━━━ Trecho selecionado ━━━

Por que os blocos de rua acontecem na região central de Porto Alegre, enquanto o desfile das escolas de samba é realizado a 16km do centro da cidade? Essa questão motivou a historiadora Laura Spritzer Galli a realizar uma dissertação de mestrado sobre os processos que envolveram a construção do Complexo Cultural do Porto Seco e a escolha pela região para abrigar o espaço, que foi inaugurado em 2004.

Intitulada “Um longo caminho até o Porto Seco: Lutas e disputas por espaço no carnaval de Porto Alegre (94-2004)”, a dissertação que Laura produziu durante o mestrado em História na Universidade Federal do Rio Grande do Sul (UFRGS), orientada pelo professor Alexander Kerber, teve como recorte temporal o período entre os dez anos desde o primeiro projeto que previa a criação de uma pista de eventos até a construção do Complexo Cultural do Porto Seco.

Durante o processo de pesquisa, Laura utilizou informações de publicações dos meses de janeiro e fevereiro de dois jornais da Capital, Zero Hora e Correio do Povo, e documentos oficiais da Câmara de Vereadores de Porto Alegre que falavam sobre os debates em torno da criação da pista de eventos, como era chamado na época o complexo cultural.

“O que eu fiz foi pesquisar como se deu essa transferência do carnaval para uma região afastada e também o que fez com que se levasse tanto tempo para que se decidisse onde seria construída a pista de eventos, já que na época a ideia era que esse local acolheria tanto as escolas de samba, quanto desfiles cívico-militares e, até mesmo, o 20 de setembro da Semana Farroupilha. Então, eu pesquisei que projetos foram esses, quem fez eles, que discussões que estavam colocadas e por que foram tantos projetos até se chegar no Porto Seco”, explicou a historiadora.

━━━

**Enunciado 1:** Segundo o trecho selecionado, o que motivou a historiadora Laura Spritzer Galli a escrever sua dissertação de mestrado? Explique em uma a três frases.
**Enunciado 2:** Reúna todas as linhas da listagem em que aparece a palavra "лица".
O trecho selecionado e a listagem não têm relação entre si.

━━━ Listagem apresentada ━━━

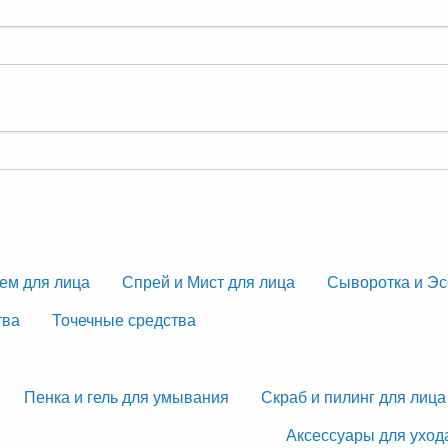
ем для лица
Спрей и Мист для лица
Сыворотка и Эс
тва
Точечные средства
Пенка и гель для умывания
Скраб и пилинг для лица
Аксессуары для уход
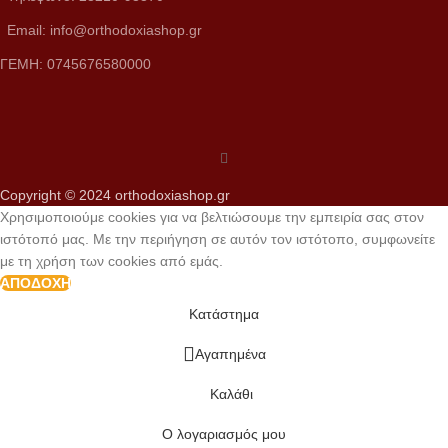
Email: info@orthodoxiashop.gr
ΓΕΜH: 0745676580000
Copyright © 2024 orthodoxiashop.gr
Χρησιμοποιούμε cookies για να βελτιώσουμε την εμπειρία σας στον
ιστότοπό μας. Με την περιήγηση σε αυτόν τον ιστότοπο, συμφωνείτε
με τη χρήση των cookies από εμάς.
ΑΠΟΔΟΧΉ
Κατάστημα
Αγαπημένα
Καλάθι
Ο λογαριασμός μου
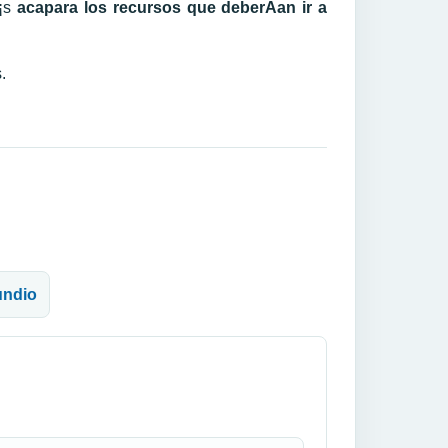
Ã¡s
acapara los recursos que deberÃ­an ir a
.
undio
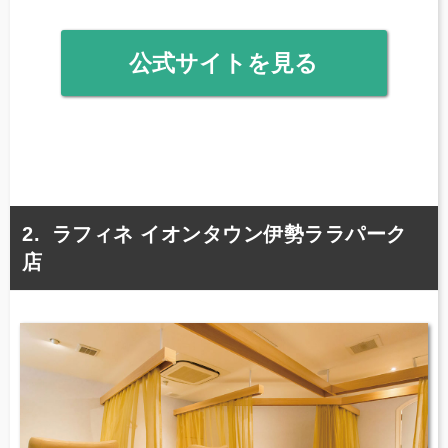
公式サイトを見る
ラフィネ イオンタウン伊勢ララパーク
店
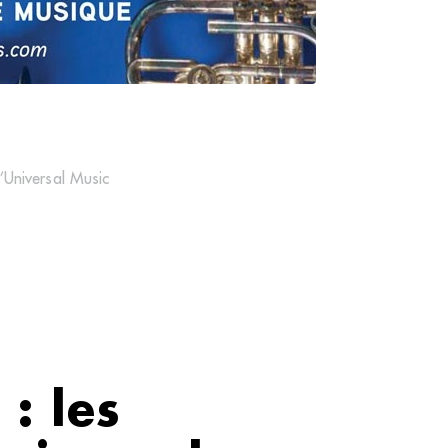
’Universal Music
: les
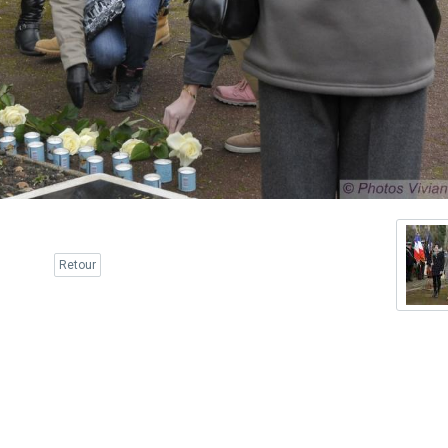
Retour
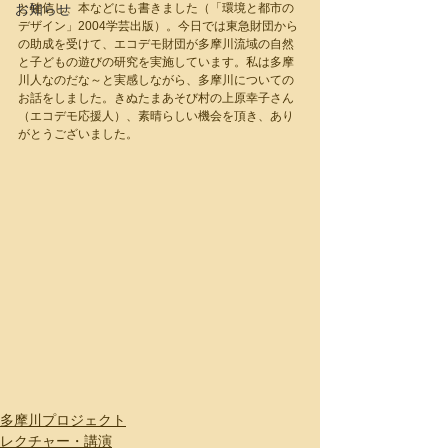
お知らせ
と確信し、本などにも書きました（「環境と都市の
デザイン」2004学芸出版）。今日では東急財団から
の助成を受けて、エコデモ財団が多摩川流域の自然
と子どもの遊びの研究を実施しています。私は多摩
川人なのだな～と実感しながら、多摩川についての
お話をしました。きぬたまあそび村の上原幸子さん
（エコデモ応援人）、素晴らしい機会を頂き、あり
がとうございました。
多摩川プロジェクト
レクチャー・講演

━━━

**Espaço de resposta 1:** Ela foi motivada pela pergunta sobre por que os blocos de rua acontecem na região central de Porto Alegre, enquanto o desfile das escolas de samba é realizado a 16 km do centro da cidade. Essa questão a levou a estudar os processos que envolveram a construção do Complexo Cultural do Porto Seco e a escolha da região para abrigar o espaço.

**Espaço de resposta 2:**
ем для лица
Спрей и Мист для лица
Скраб и пилинг для лица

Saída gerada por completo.